Fernando Savater: «La ficción es lo que nos constituye como humanos»

El autor reúne en «Aquí viven leones» un conjunto de semblanzas de grandes escritores

Fernando Savater nos trae un libro sencillo y enjundioso, ideado con la intención de divertirnos, que es, en el fondo, lo que pretende toda literatura. Una obra amasada con la materia anecdótica y biográfica de una suma de escritores de diversos pelajes y condiciones, que cincelaron nuestra imaginación con el ingenio de sus novelas y poemas. «Leer nos ayuda a disfrutar de la vida y de aspectos que nunca se nos ocurrirían. Estos autores, estos trujamanes que he glosado, nos muestran aspectos desconocidos y gozosos de la existencia». Esos maestros que menciona el autor forman parte de esa pléyade de los grandes nombres de las letras: Shakespeare, Valle-Inclán, Poe, Leopardi, Agatha Christie, Alfonso Reyes, Flaubert y Zweig. Un conjunto de semblanzas que pensó junto a Sara Torres, su mujer, recientemente fallecida, que aparece como coescritora, y que nació de una aventura documental frustrada, un viaje cultural que acabó encallando, igual aquellas viejas expediciones árticas de principios del siglo XX. «Aquí viven leones» (Debate) llega sazonado con unas hojas de cómic y un cuadernillo de fotografías que van alentando lecturas y viajes. «El hecho de leer es también un viaje; un viaje interior», argumenta.

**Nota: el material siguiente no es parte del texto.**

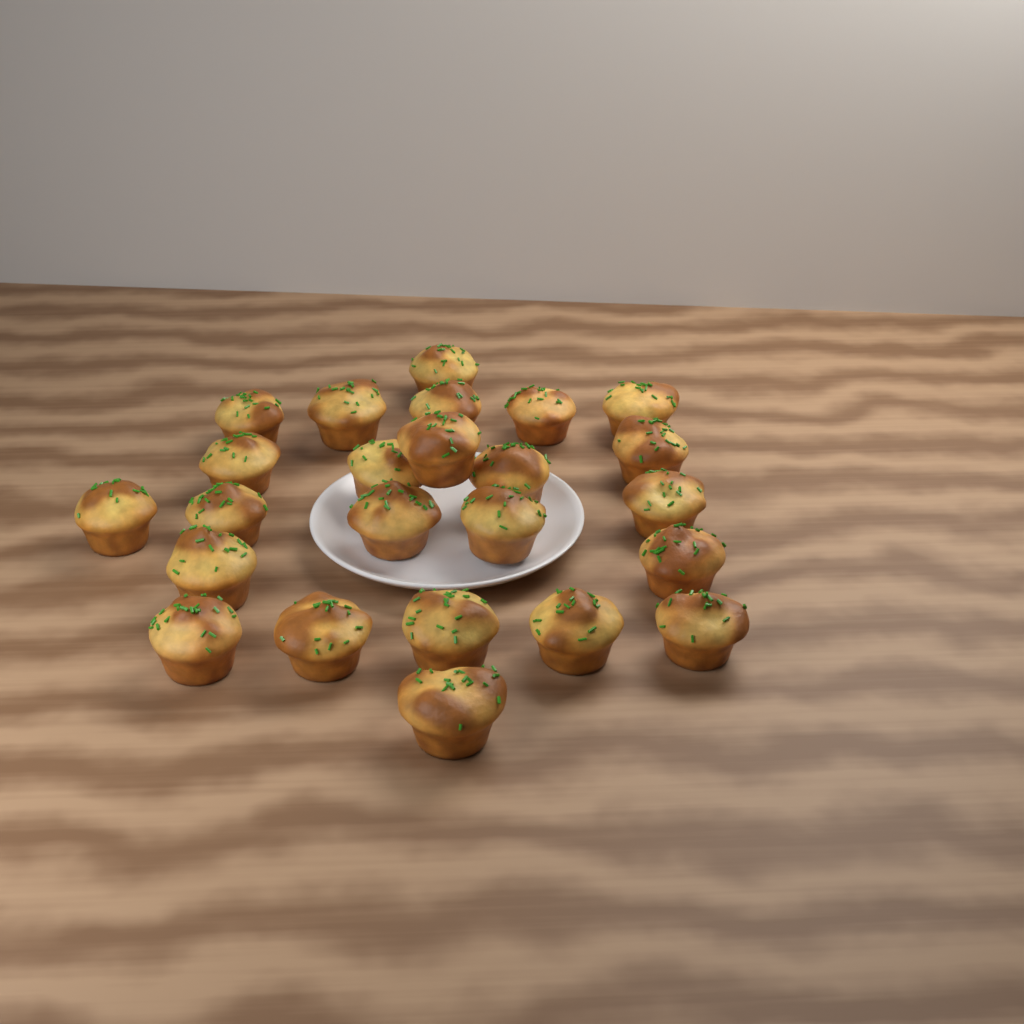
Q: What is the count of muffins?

Savater esconde una intención: animar a la lectura, depositar en los lectores la semilla de la curiosidad por la cultura. «Aquí se habla mucho de la lectura, pero todo es cuento. Cuando llega la hora de poner medios, nada. Las televisiones sólo pugnan por los derechos del fútbol», protesta.

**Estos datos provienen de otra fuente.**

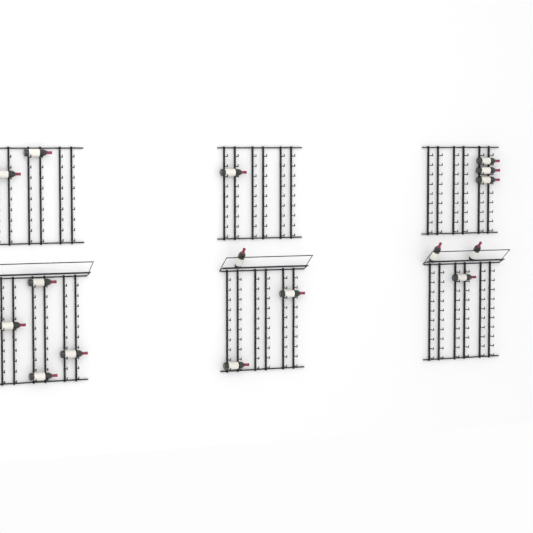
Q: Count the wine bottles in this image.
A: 16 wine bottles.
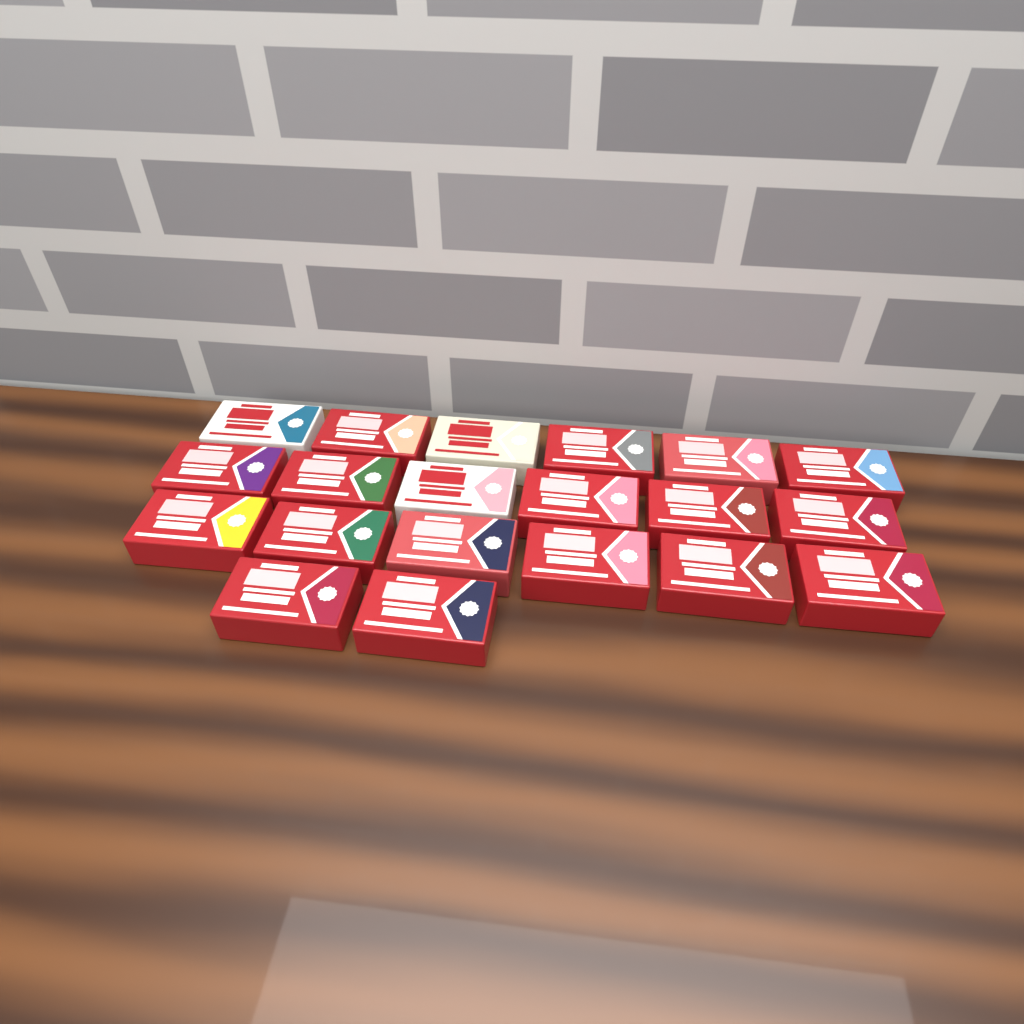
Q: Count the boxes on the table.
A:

–¿Cuál es el futuro que le espera a la literatura?

–Forma parte de todos. Los video-juegos están basados en ella. Son formas esquematizadas y elementales de la literatura. Ahí están «El Señor de los Anillos» o el mundo de Lovecraft. Chesterton decía: «La literatura es un lujo, pero la ficción es una necesidad». Esa parte de la ficción la necesitamos todos. Forma parte de nuestras vidas. Es un refinamiento que sería una lástima perder.

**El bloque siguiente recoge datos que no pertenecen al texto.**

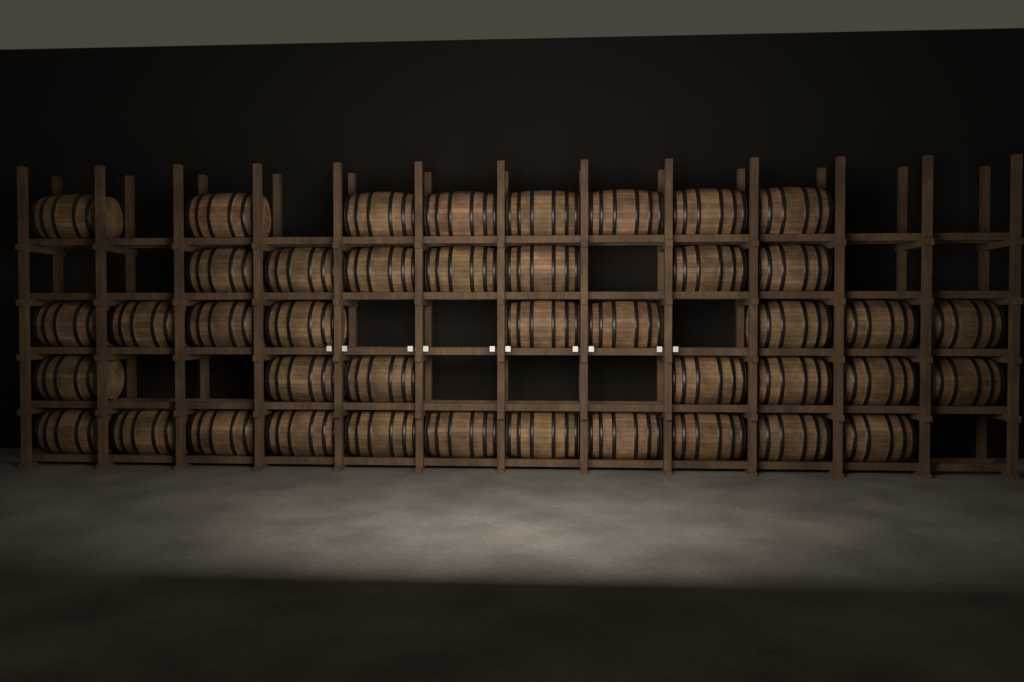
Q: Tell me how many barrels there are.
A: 42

–¿Y por qué el hombre necesita la ficción?

–La ficción es lo que nos constituye como humanos. Nos pasamos la vida hablando de lo que no existe. Valéry repetía: «Qué sería de nosotros sin lo que no existe».

–En su libro hay escritores que se llevan mal con sus países.

–No es bueno porque los países, como estamos viendo, no están a la espera de ver cómo son sus ciudadanos, sino que dicen que tienen que ser de esta manera, no en el sentido de cumplir la Ley, sino con un perfil que corresponda con los prejuicios generalizados. Todos los países, en cuanto comienzan a hablar como nacionalismos, se convierten en prejuicios organizados y los que escriben están contra ellos. Diferente de esa visión prejuiciosa.

–Alfonso Reyes y Stefan Zweig son dos ejemplos.

–Estos escritores tienen una patria privada, interior, que es lo que le falta a la mayor parte de la gente. La gente necesita un rebaño porque no tiene suficiente peso por sí misma. El que tiene vida interior, un pedestal propio, no busca subirse al autobús de los demás. Tú cuentas de dónde vienes como parte de tu historia, tu biografía, pero en cuanto eso se convierte en «de dónde es», «usted no es de aquí». Eso es lo que ha degradado el mundo. El fascismo fue un horror por sus crímenes, pero también por revelar una mentalidad que estaba en toda Europa y que no era sólo de los fascistas, y eran los nacionalismos.

Después de «La infancia recuperada», Savater abordó este libro, de parecido tono y de intención pedagógica o, al menos, de difundir el conocimiento, para paliar los daños colaterales de una educación cojitranca. «En nuestra época hay un problema que se acentúa: la buena educación es cara, requiere grupos pequeños, que los profesores reciclen sus conocimientos... Pero la mala educación, los países la pagan más cara. Y si no, que prueben con la ignorancia».